CONSULTING
We are no longer living in the 1950's. The challenge is to be thinking outside the box.
My work with the concept of "Sustainable Communities" for development and growth.
A concept for sustaining communities is to use the principles of aquifers and agriculture as the foundations of planning and growth. Regard them as fundamental. We have an emerging problem in this generation. Rural landowners commonly have a strong perceived self- interest and have a diminished sense of appreciation for their role on the land.
My consulting work leads to innovative solutions for limited development and for conservation. The focus is to find ways to compensate landowners for participation. I structure incentives and rewards for participation in the development process. We must develop innovative conservation strategies for rural communities to meet the pressures of urban sprawl. We are no longer living in the 1950's. The challenge is to be thinking outside the box.
The concept of "sustainable communities" is eloquently described by Christopher Duerksen of Clarion Associates in Colorado, www.ClarionAssociates.com . He has recently presented and led discussions in Montana on "Saving Montana through the Sustainable Development Code."
The foundation of "sustainable communities" honors aquifers and agriculture as protected non-developable areas. An economic system for the identification and valuation of development rights can arise from this foundation. Embracing this foundation is a very bold process and a necessary step. We can discover new paradigms for the transfer of development rights into a new mix of lands qualifying as "receiving areas." Development rights can move to emerging communities (possible receiving areas) forming as "intentional neighborhoods."
When these neighborhoods are used as the development pattern - as a basis for your growth policy and standards - you gain a number of benefits:
- You have community participation in the neighborhood planning process - a local, proactive process of residents.
- You can control development above aquifers, and you can involve the local agricultural component in that neighborhood as part of the solution.
- Communities learn to feed themselves with their own agriculture and export products - preserving those agricultural lands through a creative transfer of development rights (TDR) program.
- You create the community model for local energy conservation, energy production, solar, wind and other locally produced fuels. There is a tremendous cost savings for producing at least some energy needs locally.
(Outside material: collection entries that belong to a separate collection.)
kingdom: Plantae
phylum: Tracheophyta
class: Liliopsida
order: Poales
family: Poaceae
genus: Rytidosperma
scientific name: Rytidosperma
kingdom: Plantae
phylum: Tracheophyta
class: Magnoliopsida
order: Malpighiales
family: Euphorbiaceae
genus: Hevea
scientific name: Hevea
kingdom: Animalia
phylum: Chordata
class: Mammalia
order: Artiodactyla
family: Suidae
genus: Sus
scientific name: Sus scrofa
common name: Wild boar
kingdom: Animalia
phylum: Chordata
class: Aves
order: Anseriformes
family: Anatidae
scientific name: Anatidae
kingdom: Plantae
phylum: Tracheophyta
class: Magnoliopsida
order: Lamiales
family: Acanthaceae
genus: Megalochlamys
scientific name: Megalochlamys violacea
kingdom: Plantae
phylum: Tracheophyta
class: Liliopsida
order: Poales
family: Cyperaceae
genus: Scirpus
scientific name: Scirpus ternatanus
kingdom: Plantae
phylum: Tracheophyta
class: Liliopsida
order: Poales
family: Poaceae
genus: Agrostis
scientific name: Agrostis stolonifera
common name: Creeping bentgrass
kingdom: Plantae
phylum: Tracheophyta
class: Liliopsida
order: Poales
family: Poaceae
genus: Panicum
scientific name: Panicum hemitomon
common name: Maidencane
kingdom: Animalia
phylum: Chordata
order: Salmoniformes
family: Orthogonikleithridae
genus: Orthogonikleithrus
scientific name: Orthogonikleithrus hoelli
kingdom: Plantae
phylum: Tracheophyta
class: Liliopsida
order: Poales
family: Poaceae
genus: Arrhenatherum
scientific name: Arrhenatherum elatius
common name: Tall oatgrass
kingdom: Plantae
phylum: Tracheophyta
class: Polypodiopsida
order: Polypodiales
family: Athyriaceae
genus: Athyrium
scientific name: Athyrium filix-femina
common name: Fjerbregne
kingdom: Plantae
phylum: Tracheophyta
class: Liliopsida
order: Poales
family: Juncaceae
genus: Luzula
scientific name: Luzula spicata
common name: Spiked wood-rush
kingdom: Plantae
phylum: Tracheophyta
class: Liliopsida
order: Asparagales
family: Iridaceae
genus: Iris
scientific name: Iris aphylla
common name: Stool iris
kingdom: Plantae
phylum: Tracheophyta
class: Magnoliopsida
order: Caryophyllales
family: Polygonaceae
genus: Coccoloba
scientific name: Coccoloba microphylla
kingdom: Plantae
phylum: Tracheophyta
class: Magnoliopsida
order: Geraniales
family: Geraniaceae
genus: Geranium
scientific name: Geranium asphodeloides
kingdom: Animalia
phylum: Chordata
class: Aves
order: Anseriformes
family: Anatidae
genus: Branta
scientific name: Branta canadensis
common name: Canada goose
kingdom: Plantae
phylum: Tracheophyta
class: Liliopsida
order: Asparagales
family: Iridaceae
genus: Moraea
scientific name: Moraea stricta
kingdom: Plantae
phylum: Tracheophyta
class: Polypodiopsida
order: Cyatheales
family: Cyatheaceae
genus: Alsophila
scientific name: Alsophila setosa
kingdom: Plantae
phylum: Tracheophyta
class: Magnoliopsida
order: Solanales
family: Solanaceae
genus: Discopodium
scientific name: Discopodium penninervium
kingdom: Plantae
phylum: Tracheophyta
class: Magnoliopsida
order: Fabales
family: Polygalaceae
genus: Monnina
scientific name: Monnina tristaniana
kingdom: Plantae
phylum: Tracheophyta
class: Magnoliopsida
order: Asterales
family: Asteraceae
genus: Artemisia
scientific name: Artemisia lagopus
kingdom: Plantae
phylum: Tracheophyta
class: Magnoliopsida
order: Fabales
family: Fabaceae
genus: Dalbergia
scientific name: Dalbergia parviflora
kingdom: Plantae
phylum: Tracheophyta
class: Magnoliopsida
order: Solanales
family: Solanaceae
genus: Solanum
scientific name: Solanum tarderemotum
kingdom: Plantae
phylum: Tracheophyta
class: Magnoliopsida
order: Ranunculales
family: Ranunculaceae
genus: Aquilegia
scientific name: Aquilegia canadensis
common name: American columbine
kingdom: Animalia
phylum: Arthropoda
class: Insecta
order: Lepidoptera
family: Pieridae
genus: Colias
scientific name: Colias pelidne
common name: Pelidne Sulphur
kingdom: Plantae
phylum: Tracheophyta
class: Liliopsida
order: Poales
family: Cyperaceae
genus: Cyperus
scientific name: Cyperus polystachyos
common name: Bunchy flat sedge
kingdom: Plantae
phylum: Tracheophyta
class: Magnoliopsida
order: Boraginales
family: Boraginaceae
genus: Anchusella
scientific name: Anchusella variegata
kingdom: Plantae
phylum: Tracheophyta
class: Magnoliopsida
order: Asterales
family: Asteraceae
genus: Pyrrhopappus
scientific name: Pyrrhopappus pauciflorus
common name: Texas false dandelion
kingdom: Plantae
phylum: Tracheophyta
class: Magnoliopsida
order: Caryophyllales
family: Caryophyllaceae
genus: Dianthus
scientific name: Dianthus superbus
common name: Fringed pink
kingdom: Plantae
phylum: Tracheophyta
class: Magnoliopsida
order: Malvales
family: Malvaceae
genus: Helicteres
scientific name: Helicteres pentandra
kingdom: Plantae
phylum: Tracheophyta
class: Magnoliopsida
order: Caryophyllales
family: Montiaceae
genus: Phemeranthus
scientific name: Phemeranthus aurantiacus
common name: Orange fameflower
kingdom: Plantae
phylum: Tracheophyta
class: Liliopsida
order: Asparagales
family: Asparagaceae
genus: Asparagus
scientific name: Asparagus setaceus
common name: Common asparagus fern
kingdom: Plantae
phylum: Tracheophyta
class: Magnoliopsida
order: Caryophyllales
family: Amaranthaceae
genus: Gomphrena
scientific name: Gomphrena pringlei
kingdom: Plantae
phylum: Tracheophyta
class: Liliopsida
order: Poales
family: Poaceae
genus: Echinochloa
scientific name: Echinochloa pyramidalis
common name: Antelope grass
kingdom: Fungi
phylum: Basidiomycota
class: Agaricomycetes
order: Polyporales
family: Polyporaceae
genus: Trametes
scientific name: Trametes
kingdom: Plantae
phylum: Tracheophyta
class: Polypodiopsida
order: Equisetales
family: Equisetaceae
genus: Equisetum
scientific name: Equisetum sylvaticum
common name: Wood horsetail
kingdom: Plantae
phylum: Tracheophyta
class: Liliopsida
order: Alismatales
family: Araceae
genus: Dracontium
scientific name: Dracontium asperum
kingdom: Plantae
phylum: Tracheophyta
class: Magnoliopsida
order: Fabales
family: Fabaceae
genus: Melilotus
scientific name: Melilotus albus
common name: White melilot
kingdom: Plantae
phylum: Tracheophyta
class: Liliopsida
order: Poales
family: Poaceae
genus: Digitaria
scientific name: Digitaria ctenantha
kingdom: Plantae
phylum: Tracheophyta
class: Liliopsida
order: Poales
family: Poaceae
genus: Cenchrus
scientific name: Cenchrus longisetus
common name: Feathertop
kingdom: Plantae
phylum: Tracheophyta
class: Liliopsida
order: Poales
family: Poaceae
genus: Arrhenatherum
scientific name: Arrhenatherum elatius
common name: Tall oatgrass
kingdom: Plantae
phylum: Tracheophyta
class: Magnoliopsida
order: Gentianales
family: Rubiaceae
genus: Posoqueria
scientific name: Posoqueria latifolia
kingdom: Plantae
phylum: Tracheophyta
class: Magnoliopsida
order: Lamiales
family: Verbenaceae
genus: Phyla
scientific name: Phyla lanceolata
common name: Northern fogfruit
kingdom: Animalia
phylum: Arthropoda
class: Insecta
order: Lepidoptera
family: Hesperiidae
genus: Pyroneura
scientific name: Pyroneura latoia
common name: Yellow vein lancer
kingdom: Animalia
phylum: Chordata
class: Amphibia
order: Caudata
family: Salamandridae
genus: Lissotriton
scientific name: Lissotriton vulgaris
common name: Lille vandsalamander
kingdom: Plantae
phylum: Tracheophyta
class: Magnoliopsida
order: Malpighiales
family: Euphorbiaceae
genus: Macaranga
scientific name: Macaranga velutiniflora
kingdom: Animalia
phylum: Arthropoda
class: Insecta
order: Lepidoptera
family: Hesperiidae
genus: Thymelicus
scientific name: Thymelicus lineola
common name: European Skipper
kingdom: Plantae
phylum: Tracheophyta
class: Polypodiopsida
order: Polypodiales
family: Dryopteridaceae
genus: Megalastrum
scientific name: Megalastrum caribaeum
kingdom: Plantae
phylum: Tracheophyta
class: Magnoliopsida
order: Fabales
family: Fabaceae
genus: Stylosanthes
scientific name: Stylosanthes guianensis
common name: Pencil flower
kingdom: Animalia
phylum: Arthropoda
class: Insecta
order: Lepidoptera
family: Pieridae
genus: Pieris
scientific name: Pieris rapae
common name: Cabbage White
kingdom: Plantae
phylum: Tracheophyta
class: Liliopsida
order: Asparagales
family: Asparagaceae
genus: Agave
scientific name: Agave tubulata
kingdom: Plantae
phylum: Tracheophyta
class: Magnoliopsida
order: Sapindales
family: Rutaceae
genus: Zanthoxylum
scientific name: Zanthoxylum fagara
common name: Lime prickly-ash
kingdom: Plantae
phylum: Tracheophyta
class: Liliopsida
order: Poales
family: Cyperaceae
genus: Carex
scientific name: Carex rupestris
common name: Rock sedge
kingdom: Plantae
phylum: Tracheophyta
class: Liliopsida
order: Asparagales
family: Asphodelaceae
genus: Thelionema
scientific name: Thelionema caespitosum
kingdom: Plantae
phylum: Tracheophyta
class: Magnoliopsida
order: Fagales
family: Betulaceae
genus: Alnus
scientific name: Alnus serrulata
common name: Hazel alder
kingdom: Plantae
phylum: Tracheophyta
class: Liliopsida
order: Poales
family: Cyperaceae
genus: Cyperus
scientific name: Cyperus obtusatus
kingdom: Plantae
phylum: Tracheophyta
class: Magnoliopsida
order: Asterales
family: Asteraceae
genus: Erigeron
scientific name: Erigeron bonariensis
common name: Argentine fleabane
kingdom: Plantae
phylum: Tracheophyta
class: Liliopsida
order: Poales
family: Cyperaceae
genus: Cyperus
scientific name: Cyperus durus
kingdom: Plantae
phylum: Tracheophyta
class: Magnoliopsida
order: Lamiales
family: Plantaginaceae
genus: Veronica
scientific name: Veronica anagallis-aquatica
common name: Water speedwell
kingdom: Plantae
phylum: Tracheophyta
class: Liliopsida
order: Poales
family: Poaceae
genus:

- The model of intentional communities leads to resourceful building technology, protection of natural and renewable community resources. People who buy to live in these communities have a vested interest in their own welfare.
- You preclude urban sprawl in farming and ranching areas - in deference to the already formed neighborhood nodes - those places with churches, schools and services beginning to form.
Once a model for land-use outside the Urban Development area is adopted, the model defines growth as it will be allowed to happen in rural communities. It redefines the concepts of permitted parcels on rural lands. Hold to the "foundation principle" of not building on top of your aquifers, at least not on all of your aquifers.
Adopt a soils policy for farmlands which the total community will preserve for all future generations. Agriculture is going to change. Across Montana, all farm expenses exceed gross farm revenues in this decade! Is that sustainable? If we do not preserve remaining farmlands as an absolute policy, communities ultimately will not have the choice of sustainability. I think self-reliance is worth the battle.

Central Montana
E.O. WILSON suggests that we have certain dispositions toward the environment that have been hardwired in us over the course of our evolution. He suggests that we possess what he calls "biophilia," meaning an innate "urge to affiliate with other forms of life."
"We fit better in environments that have more, not less, nature. We do better with sunlight, contact with animals, and in settings that include trees, flowers, flowing water, birds, and natural processes than in their absence."